In the days following Sessa’s session, he began to see therapeutic MDMA as distinct from recreational ecstasy. With the latter, he notes, users tend to party, dance, have sex. In a clinical setting, all that energy goes toward sorting through pain, a process that he found revelatory. Unlike LSD and mushrooms, recreational ecstasy isn’t usually taken for a spiritual awakening. “If more people took MDMA in dark silence,” says Sessa, “I think we’d get higher reports of psychospiritual experiences.”
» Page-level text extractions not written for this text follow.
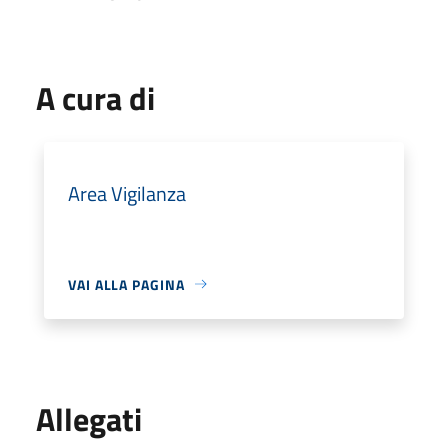
A cura di
Area Vigilanza
VAI ALLA PAGINA
Allegati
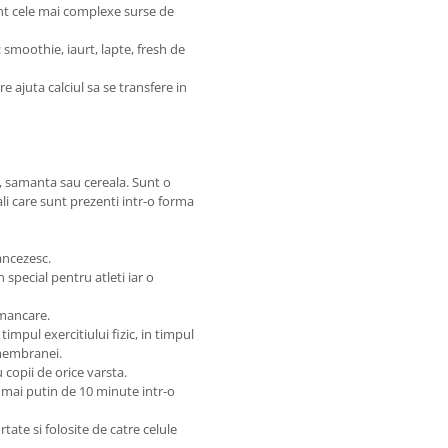
t cele mai complexe surse de
 smoothie, iaurt, lapte, fresh de
e ajuta calciul sa se transfere in
e, samanta sau cereala. Sunt o
li care sunt prezenti intr-o forma
ancezesc.
 special pentru atleti iar o
 mancare.
timpul exercitiului fizic, in timpul
 membranei.
 copii de orice varsta.
 mai putin de 10 minute intr-o
ate si folosite de catre celule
Gold’s experience was similar. She was at ease with a wider range of emotions than usual, she says. “There was this beautiful healing from inside out happening,” says Gold. And she felt connected to her guides, an aspect of the treatment that she believes will benefit patients. Both she and Sessa also note the importance of the counseling sessions before and after, which Sessa calls “the real strength” of MDMA therapy — and where inexperienced guides offering psychedelics fall short. “Things are left unintegrated,” he says. “It’s not just about taking the drug.”
NNot everyone studying psychedelics thinks that psychiatrists must prepare by tripping. “If you show up at the emergency department and you have a broken leg, does it matter that the doctor has had a broken leg?” says Alan Davis of Ohio State. “I don’t have to have had the same experience as the person in the room.”
Psychiatrists don’t necessarily take antidepressants before prescribing them, and they don’t have to experience the types of trauma their patients have been through, he points out. He says decades of psychotherapy trials have shown that the most important factor in ensuring a positive benefit is a strong rapport between the client and the therapist, regardless of whether the therapist shares the same firsthand experience as the patient. And, he adds, most of the skills required for guiding MDMA sessions should already be in the pocket of any good therapist.
The FDA won’t comment on whether it will require personal dosing experiences as a criterion for future MDMA prescribers because the drug isn’t FDA approved yet. And whatever training may be mandated will have to wait until approval, which is expected by late 2021. “The legal impediments have certainly gotten in the way of this research,” says Davis. (In January 2019, MAPS filed an expanded access application with the FDA that would allow people with PTSD to access this experimental treatment while it’s still under investigation; the FDA has not yet responded.)
If the FDA approves MDMA, its flow into clinics will likely meet a bottleneck as psychiatrists rush to become trained in its use. Davis predicts it could be years before patients can access the treatment once it’s approved. “We’re not going to be prepared with enough trained professionals across the country to actually deliver,” says Davis. When the day of approval comes, the MAPS therapist study participants may end up more prepared than most.